President must give people hope for future - Pilens

  • 2023-05-26
  • LETA/TBT Staff

RIGA - One of the president's main tasks is to give the country and its people a hope for the future, Uldis Pilens, a presidential candidate and founder of the United List party, said in an interview on Latvian Television on Friday. 

"Hope comes first, and along comes faith. Faith is followed by action, and then there is the result," said Pilens, adding that if elected president, he aspires to kickstart a process in which Latvians, through confidence in their own strength, would come to the right action that would yield a result. 

Asked whether he thought this approach could be met with great skepticism in the general population, the presidential candidate replied that to prevent this from happening he would need to talk to people on all levels and in all regions to understand their problems and motivations in order to enable a change for the better. In this context, Pilens referred to his  extensive and successful experience in business.

Asked to reveal what impression he would like to create of Latvia when he becomes president, Pilens said that he would like the rest of the world to see Latvia as socially, politically and economically active, as well as very open to strategic investments, particularly from countries of the transatlantic bloc. In the long term, it is important for Latvia to maintain its place in the international labor division process, so that the country does not become a redundant space in the global economy.

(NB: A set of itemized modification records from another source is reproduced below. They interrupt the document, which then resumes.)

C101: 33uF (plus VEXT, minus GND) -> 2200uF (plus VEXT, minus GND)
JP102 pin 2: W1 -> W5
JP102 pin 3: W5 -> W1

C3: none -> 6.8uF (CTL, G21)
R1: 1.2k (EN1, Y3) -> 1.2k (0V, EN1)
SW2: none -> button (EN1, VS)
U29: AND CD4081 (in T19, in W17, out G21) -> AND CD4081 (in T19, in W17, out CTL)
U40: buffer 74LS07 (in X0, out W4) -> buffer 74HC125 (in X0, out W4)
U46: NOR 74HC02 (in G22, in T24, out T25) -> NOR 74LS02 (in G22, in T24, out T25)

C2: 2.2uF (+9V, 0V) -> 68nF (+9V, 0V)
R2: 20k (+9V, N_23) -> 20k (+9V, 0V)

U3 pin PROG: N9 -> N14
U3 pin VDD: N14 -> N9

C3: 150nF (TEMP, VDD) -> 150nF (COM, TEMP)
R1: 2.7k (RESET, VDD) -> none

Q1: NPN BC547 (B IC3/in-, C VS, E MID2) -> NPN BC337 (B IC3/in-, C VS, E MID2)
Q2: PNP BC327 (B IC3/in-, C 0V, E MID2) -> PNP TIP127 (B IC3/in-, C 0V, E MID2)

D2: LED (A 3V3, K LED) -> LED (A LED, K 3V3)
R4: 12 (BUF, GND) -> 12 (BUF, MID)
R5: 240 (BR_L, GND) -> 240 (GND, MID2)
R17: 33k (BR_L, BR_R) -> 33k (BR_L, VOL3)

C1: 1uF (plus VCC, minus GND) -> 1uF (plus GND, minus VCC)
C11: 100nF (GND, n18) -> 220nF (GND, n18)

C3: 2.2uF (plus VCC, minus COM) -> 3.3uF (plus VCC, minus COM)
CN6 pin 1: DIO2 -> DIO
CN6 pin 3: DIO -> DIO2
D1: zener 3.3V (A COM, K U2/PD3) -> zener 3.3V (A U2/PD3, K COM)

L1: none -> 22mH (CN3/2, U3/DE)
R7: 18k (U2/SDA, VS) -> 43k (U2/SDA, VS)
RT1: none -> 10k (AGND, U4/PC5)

It is also important for Latvia to help rebuild Ukraine, which has been devastated by the Russian invasion. Pilens sees a huge potential for Latvia there and an opportunity to improve its economic parameters as well.

Commenting on the political intrigues surrounding the upcoming presidential election, Pilens, like Saeima Speaker Edvards Smiltens (United List), stressed that as Latvia is chairing the Committee of Ministers of the Council of Europe and awaiting the NATO summit at this complicated time, it cannot afford to give the impression of a politically unstable or insecure country to its citizens, foreigners and potential investors. Consequently, in his view, the presidential election should not be linked to any changes in the government.

Pilens believes that if he had met with New Unity earlier, this party might have agreed to support him as the coalition's common presidential candidate, and would not have had to nominate Foreign Minister Edgars Rinkevics as its own candidate after incumbent Egils Levits withdrew from the race.

As reported, political parties represented in the Saeima have nominated three candidates for the post of president - the United List have nominated its founder Uldis Pilens, the Progressives have put forward governance expert Elina Pinto, and New Unity have nominated Foreign Minister Edgars Rinkevics. None of these candidates has a clear majority to win the elections yet.